A reader writes:
Let's not lose track of the context of the scandal in Milwaukee. Dolan was sent there after his predecessor, Archbishop Rembert Weakland, began to privately acknowledge that he was a homosexual, had not been celibate, and had made payments totaling nearly a half million dollars to one of his male lovers – hush payments. The silence money practice was at the very heart of the scandal engulfing the Milwaukee archepiscopate. So the new evidence that Dolan okayed payments to pedophile priests, presumptively to get them to depart quickly in line with canon law, is decisive – it showed Dolan's entire attitude towards the problem, which focused on using money to protect the church.
For this man now to present himself to the nation as a moral leader commanding that voters do his bidding at the polls is a real farce. It shows that he and his brethren are motivated by a crazed desire to aggregate power and authority.
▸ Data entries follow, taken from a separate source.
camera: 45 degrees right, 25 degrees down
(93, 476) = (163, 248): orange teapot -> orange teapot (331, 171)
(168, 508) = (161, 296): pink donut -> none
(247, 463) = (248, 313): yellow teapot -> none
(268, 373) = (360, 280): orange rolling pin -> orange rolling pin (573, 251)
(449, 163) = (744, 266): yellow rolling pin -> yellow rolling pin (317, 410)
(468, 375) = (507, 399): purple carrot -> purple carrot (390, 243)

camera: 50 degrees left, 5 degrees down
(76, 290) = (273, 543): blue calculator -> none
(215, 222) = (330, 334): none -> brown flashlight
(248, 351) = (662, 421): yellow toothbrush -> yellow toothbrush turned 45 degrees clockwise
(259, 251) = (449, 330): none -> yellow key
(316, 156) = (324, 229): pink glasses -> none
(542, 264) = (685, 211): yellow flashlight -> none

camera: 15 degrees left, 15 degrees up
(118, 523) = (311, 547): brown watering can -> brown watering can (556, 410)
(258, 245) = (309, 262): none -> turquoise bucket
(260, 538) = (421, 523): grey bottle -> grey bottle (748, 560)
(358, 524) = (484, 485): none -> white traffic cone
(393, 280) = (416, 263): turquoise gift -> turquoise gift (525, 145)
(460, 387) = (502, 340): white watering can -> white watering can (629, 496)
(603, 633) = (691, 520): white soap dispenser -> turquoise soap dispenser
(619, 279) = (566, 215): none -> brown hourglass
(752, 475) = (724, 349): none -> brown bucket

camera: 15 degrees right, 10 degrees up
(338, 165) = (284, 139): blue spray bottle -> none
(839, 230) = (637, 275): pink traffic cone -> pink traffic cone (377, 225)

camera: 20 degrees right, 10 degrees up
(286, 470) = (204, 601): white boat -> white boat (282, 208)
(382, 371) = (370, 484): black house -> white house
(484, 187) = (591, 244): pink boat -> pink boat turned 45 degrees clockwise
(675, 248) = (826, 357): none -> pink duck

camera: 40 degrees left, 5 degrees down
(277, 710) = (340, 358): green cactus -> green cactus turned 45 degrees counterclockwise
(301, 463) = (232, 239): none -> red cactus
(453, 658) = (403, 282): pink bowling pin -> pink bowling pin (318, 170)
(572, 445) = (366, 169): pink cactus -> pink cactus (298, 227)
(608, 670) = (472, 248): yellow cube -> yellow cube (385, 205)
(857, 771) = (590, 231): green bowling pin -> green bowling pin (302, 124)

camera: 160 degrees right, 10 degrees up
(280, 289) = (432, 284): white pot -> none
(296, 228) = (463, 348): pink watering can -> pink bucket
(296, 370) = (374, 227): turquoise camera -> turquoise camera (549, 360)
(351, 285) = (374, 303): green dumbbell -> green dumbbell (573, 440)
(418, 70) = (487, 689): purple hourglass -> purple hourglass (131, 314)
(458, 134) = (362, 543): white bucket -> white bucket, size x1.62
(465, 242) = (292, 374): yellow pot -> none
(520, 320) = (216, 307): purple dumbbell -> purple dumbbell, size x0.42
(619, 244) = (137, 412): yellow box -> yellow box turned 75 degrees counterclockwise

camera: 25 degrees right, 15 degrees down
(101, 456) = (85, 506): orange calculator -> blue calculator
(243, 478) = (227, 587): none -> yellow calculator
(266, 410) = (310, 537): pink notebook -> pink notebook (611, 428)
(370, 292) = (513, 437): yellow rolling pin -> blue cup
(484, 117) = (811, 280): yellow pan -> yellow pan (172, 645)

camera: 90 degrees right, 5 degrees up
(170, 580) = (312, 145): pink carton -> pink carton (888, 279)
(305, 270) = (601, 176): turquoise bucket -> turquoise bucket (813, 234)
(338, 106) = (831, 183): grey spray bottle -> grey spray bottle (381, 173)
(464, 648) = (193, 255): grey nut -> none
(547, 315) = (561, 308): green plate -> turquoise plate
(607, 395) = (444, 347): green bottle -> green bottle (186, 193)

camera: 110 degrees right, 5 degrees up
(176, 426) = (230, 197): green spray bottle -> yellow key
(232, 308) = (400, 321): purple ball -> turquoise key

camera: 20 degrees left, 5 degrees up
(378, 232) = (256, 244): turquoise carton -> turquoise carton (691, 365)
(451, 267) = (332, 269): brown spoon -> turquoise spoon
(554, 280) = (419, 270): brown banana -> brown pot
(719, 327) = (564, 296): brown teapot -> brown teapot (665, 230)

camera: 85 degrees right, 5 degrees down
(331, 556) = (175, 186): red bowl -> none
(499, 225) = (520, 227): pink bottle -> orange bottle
For them, the doctrine of love, acts of compassion, concern for victims are all hollow.
It does not surprise me that his de facto endorsement of the GOP has not been met with enthusiasm from his flock. They believe the church should be about faith, not politics. The National Catholic Register does its best to spin this in defense of the Cardinal:
Suppose you are walking down the street and a homeless person approaches you and asks you for some money. You give him the money. Would that justify a headline saying that you have been paying the homeless?
Really? An employee who has raped children under the church's authority is the moral equivalent of a homeless person on the street? Here's the full context of the Cardinal's original denial:
"For anyone to assert that this money was a payoff or occurred in exchange for Becker agreeing to leave the priesthood is completely false, preposterous, and unjust. What this was, instead, was an act of charity, in-line with Catholic Social Teaching, that allowed a person to obtain health insurance coverage he simply could not afford on his own. If people want to criticize me for that charity, so be it."
My italics. Here's what the New York Times's Laurie Goodstein reported:
A spokesman for the archdiocese confirmed on Wednesday that payments of as much as $20,000 were made to “a handful” of accused priests “as a motivation” not to contest being defrocked.
My italics again. There's a reason the Cardinal is refusing to respond to the press on this. His specific denial has now been challenged by the spokesman for his former archdiocese, citing specific documents. It seems to me that unless the Cardinal has new facts to offer, and until he explains why his statement was not untrue, then he appears to be a liar.